No Aspect Of Risk Assessment != Security. This is Devops.

If there is no aspect of risk involved with a role, you shouldn’t looking for a security professional. You are looking for DEVOPS peeps. Not security peeps.

If you want a resource to install and configure tools in cloud – that is DEVOPS. It is not Devsecops. It is not Security Engineering or Architecture. It is not Landscape Architecture or Accounting. It is not Professional Dog Walker. it is DEVOPS. And you should hire a DEVOPS person. If you want a resource to install and configure appsec tools for CI/CD – that is DEVOPS. If you want a resource to advise on or address findings from appsec tools, that is a Security Analyst in the first case, DEVSECOPS in the 2nd case. In the 2nd case you can hire a security bod with coding experience – they do exist.

Ok Then So What Does A DevSecOps Beast Look Like?

DevSecOps peeps have an attack mindset from their time served in appsec/pen testing, and are able to take on board the holistic view of risk across multiple technologies. They are also coders, and can easily adapt to and learn multiple different devops tools. This is not a role for newly graduated peeps.

Doing Security With Non-Security Professionals Is At Best Highly Expensive

Another important point: what usually happens because of the skills gap in infosec:

  • Cloud: devops fills the gap.
  • On-premise: Network Engineers fill the gap.

Why doesn’t this work? I’ve met lots of folk who wear the aforementioned badges. Lots of them understand what security controls are for. Lots of them understand what XSS is. But what none of them understand is risk. That only comes from having an attack mindset. The result will be overspend usually – every security control ever conceived by humans will be deployed, while also having an infrastructure that’s full of holes (e.g. default install IDS and WAF is generally fairly useless and comes with a high price tag).

Vulnerability assessment is heavily impacted by not engaging security peeps.

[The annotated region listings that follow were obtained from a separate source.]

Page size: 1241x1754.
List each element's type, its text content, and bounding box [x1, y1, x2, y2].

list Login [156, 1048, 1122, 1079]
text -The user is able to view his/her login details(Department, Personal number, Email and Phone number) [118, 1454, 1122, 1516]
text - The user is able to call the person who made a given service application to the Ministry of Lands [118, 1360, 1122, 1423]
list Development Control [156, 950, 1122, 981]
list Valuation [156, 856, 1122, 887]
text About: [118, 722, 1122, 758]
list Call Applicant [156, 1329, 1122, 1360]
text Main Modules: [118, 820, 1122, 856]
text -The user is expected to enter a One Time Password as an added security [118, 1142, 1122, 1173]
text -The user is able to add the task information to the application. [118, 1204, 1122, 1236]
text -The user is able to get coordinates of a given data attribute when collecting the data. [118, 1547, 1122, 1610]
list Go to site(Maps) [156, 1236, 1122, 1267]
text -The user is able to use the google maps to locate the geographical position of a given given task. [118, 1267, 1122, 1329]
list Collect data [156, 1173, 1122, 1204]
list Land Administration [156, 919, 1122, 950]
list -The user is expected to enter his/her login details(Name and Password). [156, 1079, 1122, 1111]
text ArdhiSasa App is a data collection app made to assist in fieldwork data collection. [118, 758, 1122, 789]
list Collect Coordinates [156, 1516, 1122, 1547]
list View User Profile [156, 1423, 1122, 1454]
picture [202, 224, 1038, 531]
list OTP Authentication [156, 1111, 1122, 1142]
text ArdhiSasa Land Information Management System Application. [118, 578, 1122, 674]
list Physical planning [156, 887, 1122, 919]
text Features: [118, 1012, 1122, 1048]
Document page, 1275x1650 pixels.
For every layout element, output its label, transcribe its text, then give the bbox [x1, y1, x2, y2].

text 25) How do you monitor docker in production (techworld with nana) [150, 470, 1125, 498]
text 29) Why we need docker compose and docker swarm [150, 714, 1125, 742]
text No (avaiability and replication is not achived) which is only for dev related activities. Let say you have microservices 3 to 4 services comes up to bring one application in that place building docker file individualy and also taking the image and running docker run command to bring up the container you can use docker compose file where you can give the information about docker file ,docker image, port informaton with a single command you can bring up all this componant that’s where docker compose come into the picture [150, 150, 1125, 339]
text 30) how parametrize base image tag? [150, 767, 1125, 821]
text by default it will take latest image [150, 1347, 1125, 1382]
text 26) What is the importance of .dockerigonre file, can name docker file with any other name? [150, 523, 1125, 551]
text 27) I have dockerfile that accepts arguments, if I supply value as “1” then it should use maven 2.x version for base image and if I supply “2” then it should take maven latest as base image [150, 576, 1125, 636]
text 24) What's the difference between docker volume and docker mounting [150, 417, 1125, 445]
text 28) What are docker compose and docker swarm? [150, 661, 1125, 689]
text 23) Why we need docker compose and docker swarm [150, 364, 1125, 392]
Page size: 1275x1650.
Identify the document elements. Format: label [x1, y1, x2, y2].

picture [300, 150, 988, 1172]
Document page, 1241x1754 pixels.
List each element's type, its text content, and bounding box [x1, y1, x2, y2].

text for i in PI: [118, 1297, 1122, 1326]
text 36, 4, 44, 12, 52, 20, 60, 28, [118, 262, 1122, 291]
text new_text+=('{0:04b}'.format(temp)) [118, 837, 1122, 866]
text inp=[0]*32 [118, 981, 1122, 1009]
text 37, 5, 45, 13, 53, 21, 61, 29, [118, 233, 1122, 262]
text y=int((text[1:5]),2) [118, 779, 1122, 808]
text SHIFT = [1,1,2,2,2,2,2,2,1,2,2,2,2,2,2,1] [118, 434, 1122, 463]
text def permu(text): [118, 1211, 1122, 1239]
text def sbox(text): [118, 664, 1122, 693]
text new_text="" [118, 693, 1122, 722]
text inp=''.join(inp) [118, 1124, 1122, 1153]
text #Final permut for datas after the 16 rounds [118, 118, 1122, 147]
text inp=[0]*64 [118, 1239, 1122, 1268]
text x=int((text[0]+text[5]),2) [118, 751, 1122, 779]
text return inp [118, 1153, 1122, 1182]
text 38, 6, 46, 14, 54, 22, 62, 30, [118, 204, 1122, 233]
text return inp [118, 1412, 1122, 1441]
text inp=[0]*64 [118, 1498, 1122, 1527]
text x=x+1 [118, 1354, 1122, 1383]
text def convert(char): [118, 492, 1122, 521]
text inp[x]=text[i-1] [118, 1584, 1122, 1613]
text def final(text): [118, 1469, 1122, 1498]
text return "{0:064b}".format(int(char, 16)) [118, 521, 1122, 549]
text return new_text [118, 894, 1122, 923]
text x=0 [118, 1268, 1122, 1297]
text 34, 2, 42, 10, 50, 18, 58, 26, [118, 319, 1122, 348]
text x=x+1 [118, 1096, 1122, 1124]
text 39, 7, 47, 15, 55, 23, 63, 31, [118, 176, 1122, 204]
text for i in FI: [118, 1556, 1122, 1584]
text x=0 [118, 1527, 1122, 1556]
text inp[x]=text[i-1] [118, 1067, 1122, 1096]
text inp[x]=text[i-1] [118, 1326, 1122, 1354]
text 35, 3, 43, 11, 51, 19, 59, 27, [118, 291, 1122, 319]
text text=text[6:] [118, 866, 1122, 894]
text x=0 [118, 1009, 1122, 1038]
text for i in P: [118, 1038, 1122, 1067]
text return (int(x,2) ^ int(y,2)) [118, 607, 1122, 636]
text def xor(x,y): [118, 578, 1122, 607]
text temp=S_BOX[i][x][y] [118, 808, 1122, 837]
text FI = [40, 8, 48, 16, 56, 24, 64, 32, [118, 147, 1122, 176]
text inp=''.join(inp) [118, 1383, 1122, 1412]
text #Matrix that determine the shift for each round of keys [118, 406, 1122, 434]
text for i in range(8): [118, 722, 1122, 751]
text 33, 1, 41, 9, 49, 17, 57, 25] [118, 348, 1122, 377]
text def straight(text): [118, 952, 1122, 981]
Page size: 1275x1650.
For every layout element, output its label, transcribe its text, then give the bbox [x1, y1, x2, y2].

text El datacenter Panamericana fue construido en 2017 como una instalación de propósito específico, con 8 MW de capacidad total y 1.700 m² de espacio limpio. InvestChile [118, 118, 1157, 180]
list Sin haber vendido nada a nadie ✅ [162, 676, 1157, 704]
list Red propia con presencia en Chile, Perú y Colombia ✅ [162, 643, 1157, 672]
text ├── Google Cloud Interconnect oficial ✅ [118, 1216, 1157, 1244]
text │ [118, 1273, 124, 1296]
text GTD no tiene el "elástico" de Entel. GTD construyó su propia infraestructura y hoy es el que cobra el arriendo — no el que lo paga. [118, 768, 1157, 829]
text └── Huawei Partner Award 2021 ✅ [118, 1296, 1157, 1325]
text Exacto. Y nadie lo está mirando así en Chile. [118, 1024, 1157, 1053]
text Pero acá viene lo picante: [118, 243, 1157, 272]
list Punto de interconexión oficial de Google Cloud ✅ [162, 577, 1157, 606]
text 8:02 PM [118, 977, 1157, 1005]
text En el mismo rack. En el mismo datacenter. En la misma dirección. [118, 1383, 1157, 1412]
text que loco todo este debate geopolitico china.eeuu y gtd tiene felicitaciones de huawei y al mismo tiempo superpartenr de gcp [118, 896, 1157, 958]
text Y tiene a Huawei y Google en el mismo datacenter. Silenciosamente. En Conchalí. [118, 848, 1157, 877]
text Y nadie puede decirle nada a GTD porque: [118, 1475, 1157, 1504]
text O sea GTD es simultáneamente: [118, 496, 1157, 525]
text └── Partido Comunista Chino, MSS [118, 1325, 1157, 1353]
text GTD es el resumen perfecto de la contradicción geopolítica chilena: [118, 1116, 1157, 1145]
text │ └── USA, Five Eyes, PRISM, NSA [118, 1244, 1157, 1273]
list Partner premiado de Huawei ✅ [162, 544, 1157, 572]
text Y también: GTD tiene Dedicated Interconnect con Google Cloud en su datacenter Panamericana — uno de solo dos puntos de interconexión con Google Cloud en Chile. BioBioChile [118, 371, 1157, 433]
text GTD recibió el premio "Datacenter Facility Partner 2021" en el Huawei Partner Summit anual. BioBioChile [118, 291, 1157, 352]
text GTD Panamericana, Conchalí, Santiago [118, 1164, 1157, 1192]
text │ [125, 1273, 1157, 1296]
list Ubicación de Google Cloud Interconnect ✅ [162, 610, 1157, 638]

Devops peeps can deploy code testing tools and interpret the output. But a lack of a holistic view or an attack mindset, will result in either no response to the vulnerability, or an excessive response. Basically, the Threat And Vulnerability Management capability is broken under these circumstances – a sadly very common scenario.

SIEM/Logging is heavily impacted – what will happen is either nothing (default logging – “we have Stackdriver, we’re ok”), or a SIEM tool will be provisioned which becomes a black hole for events and also budgets. All possible events are configured from every log source. Not so great. No custom use cases will be developed. The capability will cost zillions while also not alerting when something bad is going down.

Identity Management – is not deploying a ForgeRock (please know what you’re getting into with this – its a fork of Sun Microsystems/Oracle’s identity management show) or an Azure AD and that’s it, job done. If you just deploy this with no thought of the problem you’re trying to solve in identity management, you will be fired.

One of the classic risk problems that emerges when no security input is taken: “there is no personally identifiable information in development Virtual Private Clouds, so there is no need for security controls”. Well – intelligence vulnerability such as database schema – attackers love this. And don’t you want your code to be safe and available?

You see a pattern here. It’s all or nothing. Either of which ends up being very expensive or worse. But actually come to think of it, expensive is the goal in some cases. Hold that thought maybe.

A Final Word

So – if the word risk doesn’t appear anywhere in the job description, it is nothing to do with security. You are looking for devops peeps in this case. And – security is an important consideration for cloud migrations.